Findings of the study
Scientific Insight: ART & Natural Selection
The introduction of ART has slowed this evolutionary pressure, making survival less dependent on genetic factors. According to the study :
• In the absence of antiretroviral therapy (ART), HIV would have acted as a strong evolutionary pressure on human populations by favoring certain immune system genes (HLA-B variants).
• Over a projected 45-year period (1990–2035), the proportion of individuals carrying protective HLA-B alleles would have increased significantly from about 23% to 42%, indicating rapid positive natural selection.
• At the same time, the proportion of individuals with disease-susceptible HLA-B alleles would have declined from around 28% to 18%, reflecting the gradual elimination of less advantageous genetic variants.
• In terms of allele frequency, protective variants were expected to double (from 0.12 to 0.24), while susceptible variants were projected to decrease substantially (from 0.15 to 0.092).
• This scale of genetic change over just a few decades is unusually rapid in human evolution and highlights the strong selective pressure exerted by infectious diseases like HIV.
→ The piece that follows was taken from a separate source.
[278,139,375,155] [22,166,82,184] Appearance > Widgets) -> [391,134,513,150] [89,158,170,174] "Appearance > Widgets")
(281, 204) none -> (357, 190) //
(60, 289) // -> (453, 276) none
• However, the widespread rollout of ART since the early 2000s has significantly reduced HIV-related mortality and transmission, thereby weakening this natural selection pressure.
• As a result, survival and reproduction are no longer strongly dependent on possessing protective HLA-B genes, slowing the rate of genetic change in the population.
• The study demonstrates that modern medical interventions like ART can alter or even halt evolutionary processes that would otherwise reshape human genetic composition.